◆ **PROBLEM DESCRIPTION**
Identify each line in the rows below that contains the word "dans" and copy those lines out. Case counts.

◆ **Records in a dataset**
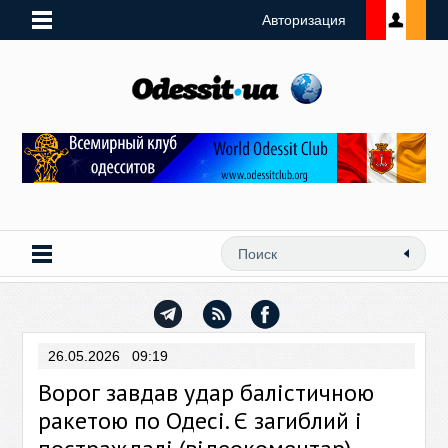
Авторизация
26.05.2026 09:19
Ворог завдав удар балістичною
ракетою по Одесі. Є загиблий і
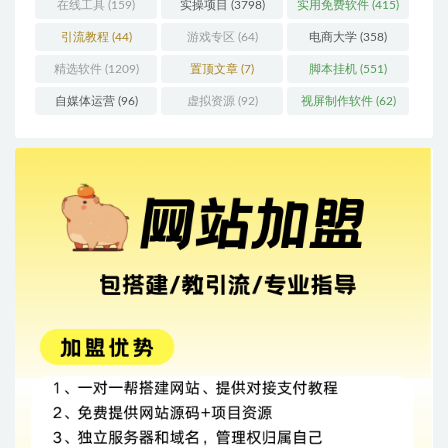
在线工具
(159)
实操项目
(3798)
实用免费软件
(415)
引流教程
(44)
游戏专区
(64)
电商大学
(358)
精选软件
(1209)
置顶文章
(7)
脚本挂机
(551)
自媒体运营
(96)
虚拟资源
(92)
视屏制作软件
(62)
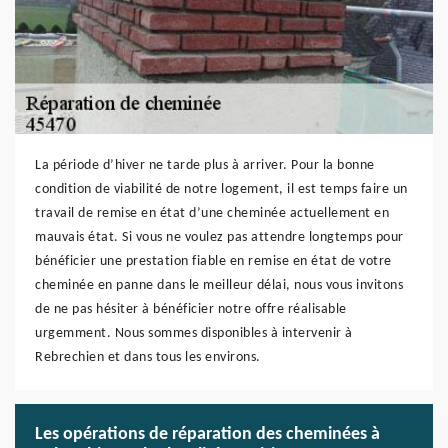
La période d’hiver ne tarde plus à arriver. Pour la bonne
condition de viabilité de notre logement, il est temps faire un
travail de remise en état d’une cheminée actuellement en
mauvais état. Si vous ne voulez pas attendre longtemps pour
bénéficier une prestation fiable en remise en état de votre
cheminée en panne dans le meilleur délai, nous vous invitons
de ne pas hésiter à bénéficier notre offre réalisable
urgemment. Nous sommes disponibles à intervenir à
Rebrechien et dans tous les environs.
Les opérations de réparation des cheminées à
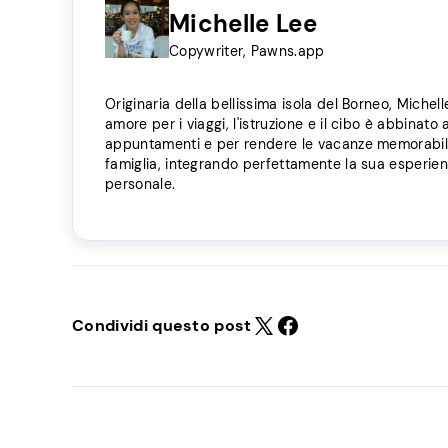
Michelle Lee
Copywriter, Pawns.app
Originaria della bellissima isola del Borneo, Michel
amore per i viaggi, l'istruzione e il cibo è abbinato 
appuntamenti e per rendere le vacanze memorabili. 
famiglia, integrando perfettamente la sua esperien
personale.
Condividi questo post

◆ **OUTPUT FOR THIS EXERCISE**
cheminée en panne dans le meilleur délai, nous vous invitons
Rebrechien et dans tous les environs.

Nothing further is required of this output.